Świeca "Pineapple Coconut" Yankee Candle

W zasadzie to nie do końca wiem dlaczego ta świeca tak długo leżała u mnie nieodpalana. To był mój pierwszy tego typu poważny zakup, którego dokonałam przeszło rok temu. Odpaliłam ją wtedy raz i potem zostawiłam na kilka miesięcy na parapecie. Pojawiły się nowe woski, nowe rzeczy do wypróbowania, wakacje, kiedy prawie nie paliłam niczego w moim kominku i tak świeca dotrwała do dzisiaj w stanie prawie nienaruszonym.  Przypomniałam sobie o niej dopiero kiedy wczoraj wraz z tatą zrobiliśmy spore świąteczne zakupy w mydlarni, kupując cztery nowe  świece, na które trzeba było zrobić miejsce, paląc "stare" zapasy :). Dziś mam okazję wrócić do jednego z moich ulubionych zapachów! :D


Pineapple Coconut od Yankee Candle to zapach z limitowej letniej serii nawiązujący do słynnego drinku znanego pod nazwą Piña colada. Dla mnie to najprawdziwsza mieszanka słodkich, acz lekko kwaśnych świeżych ananasów i delikatnego kokosa w prawdziwej wakacyjnej mieszance. Przed oczami nasuwa mi się od razu widok wygodnych leżaków nad krystalicznym basenem, budki z napojami i wysokich, pękatych szklanek, wypełnionych lodem i napojami.
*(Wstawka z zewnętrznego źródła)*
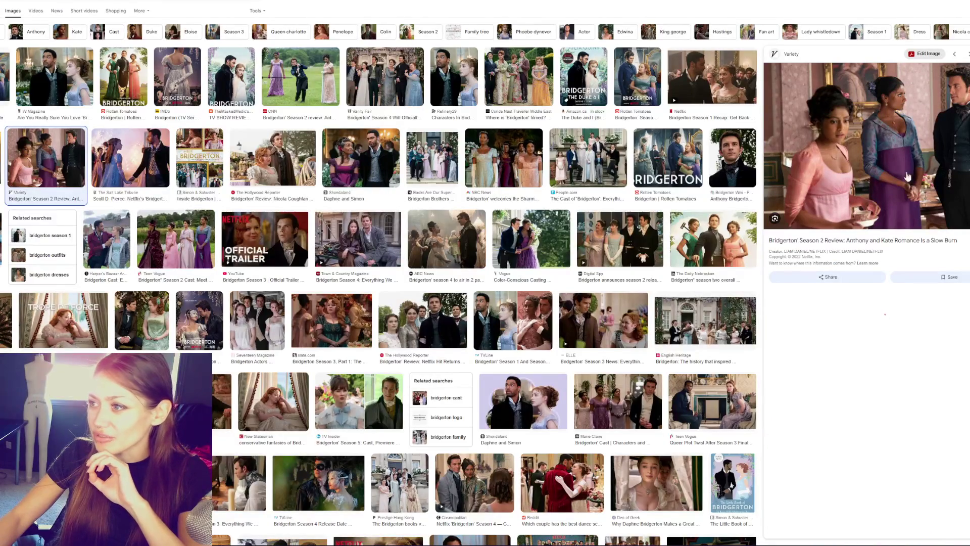
{"action": "key", "text": "Left"}
{"action": "key", "text": "Left"}
{"action": "key", "text": "Left"}
{"action": "right_click", "coordinate": [825, 126]}
{"action": "left_click", "coordinate": [900, 187]}
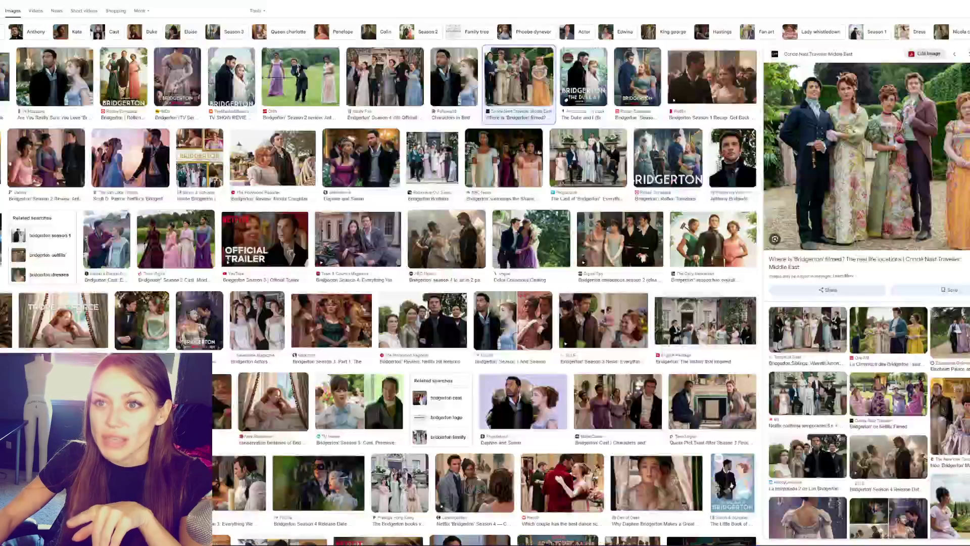
Search for 'Bridgerton ball' and preview the Le Bonbon, Boston Globe, wisteria and CBC ball photos.
{"action": "type", "text": "ball"}
{"action": "key", "text": "Return"}
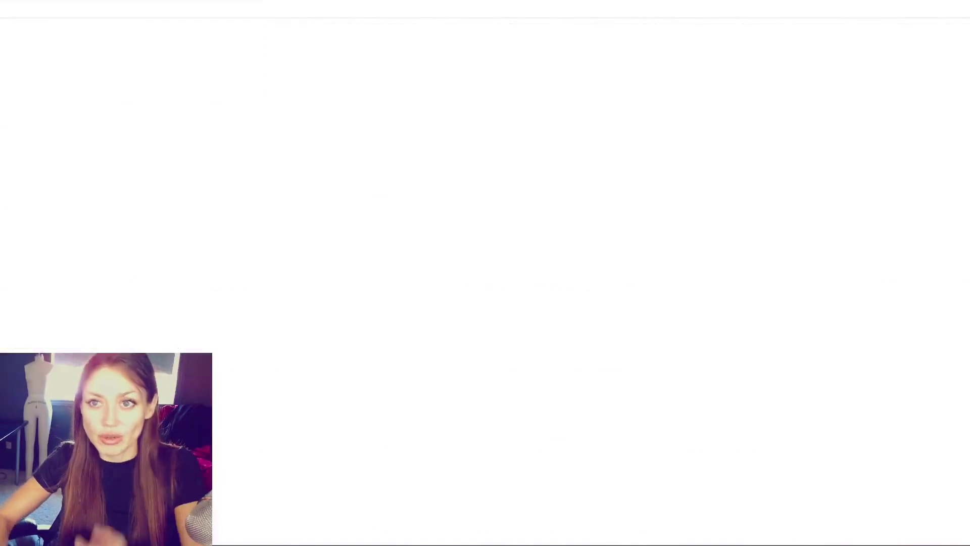
{"action": "left_click", "coordinate": [54, 76]}
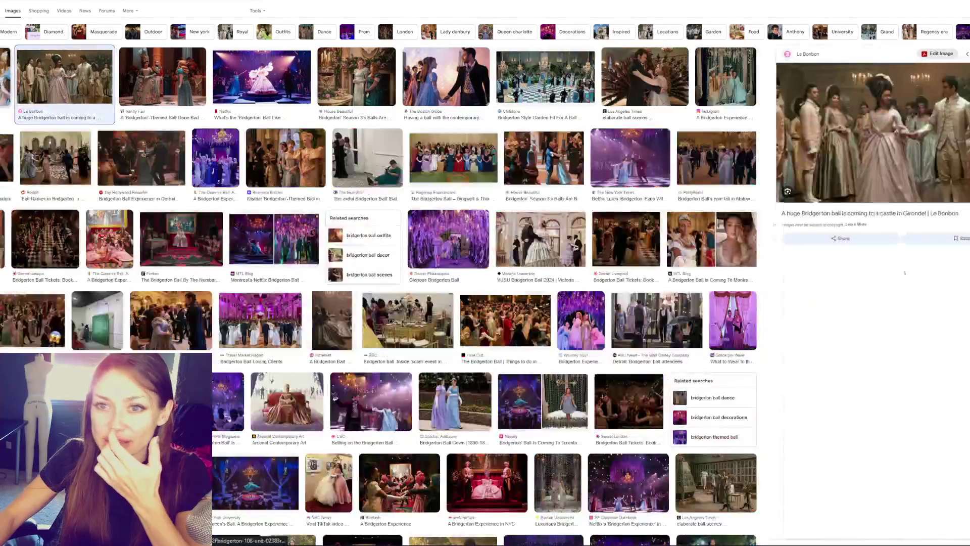
{"action": "left_click", "coordinate": [463, 88]}
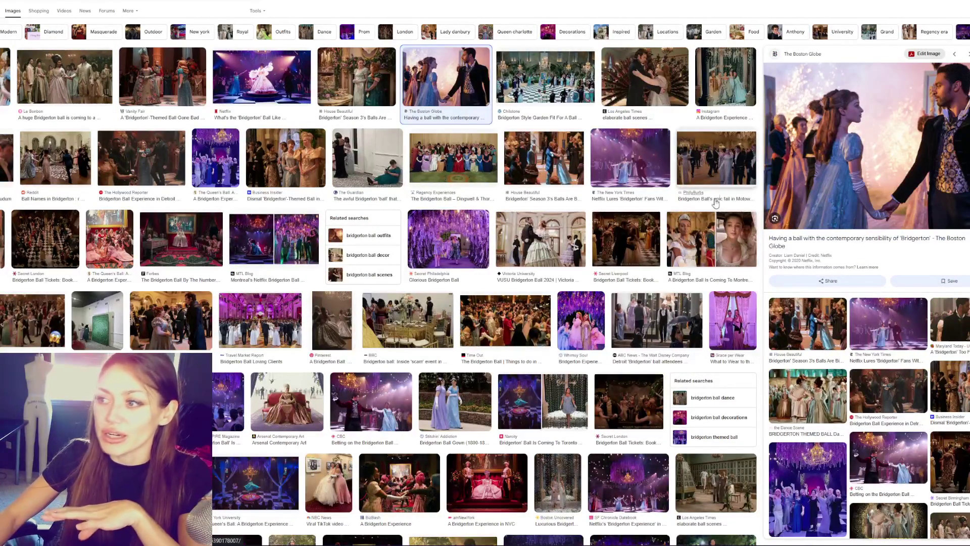
{"action": "left_click", "coordinate": [447, 240]}
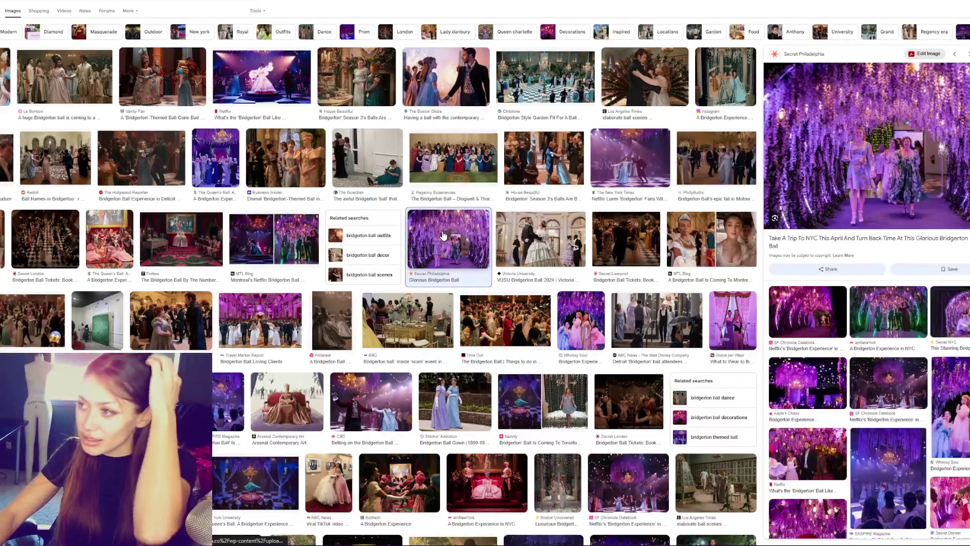
{"action": "left_click", "coordinate": [529, 251]}
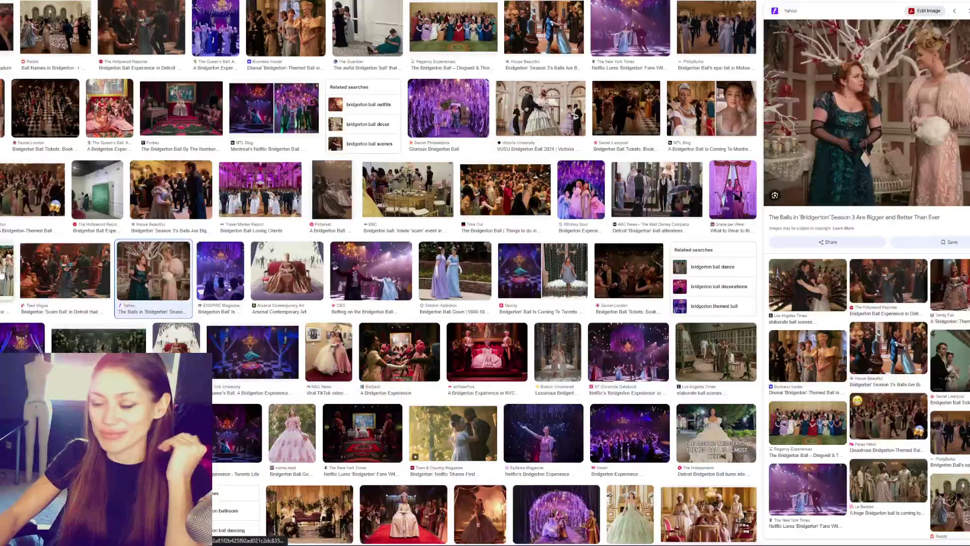
{"action": "left_click", "coordinate": [12, 285]}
Kompozycja jest lekko słodka, ale nie mdła, przegryziona kwaskowatym aromatem owoców, jest wręcz doskonałym odzwierciedleniem wspomnianej już wcześniej Piña colady. Doskonale wprawia w pozytywny nastrój, a zapach jest w miarę intensywny i szybko rozchodzi się po domu. Dla mnie idealny! :D Uwielbiam kokosy i ananasy, a ich połączenie to jedna z moich ulubionych kompozycji. Polecam wszystkim! Zapach jest obłędny, wakacyjny i bardzo pozytywny! Maniacy Piña colady będą zachwyceni.

Ocena: 10/10

niedziela, 14 grudnia 2014

Olejek "Victorian Chtistmas" Regent House

Olejek Victorian Christmas zamówiłam już przeszło rok temu na poświątecznej wyprzedaży wraz z innymi mu podobnymi. Kupiłam go wtedy bo zaintrygowała mnie jego nazwa, świąteczna, ale inna niż wszystkie, a że wszelkim zapachom korzennym mówię tak, postanowiłam zaryzykować. Pomimo tego, że mam go tak długo, przyznam się szczerze, że ani razu nie miałam okazji wlać go do mojego kominka. Zawiedziona pozostałymi zapachami z tej firmy dałam sobie spokój by wrócić do Yankee, na których zawieść się ciężko. Dziś po roku, przekopując moje zapasy, wracam do tego świątecznego olejku, na którego akurat przyszła odpowiednia pora roku. Grudzień to doskonały miesiąc na takie zapachy. :)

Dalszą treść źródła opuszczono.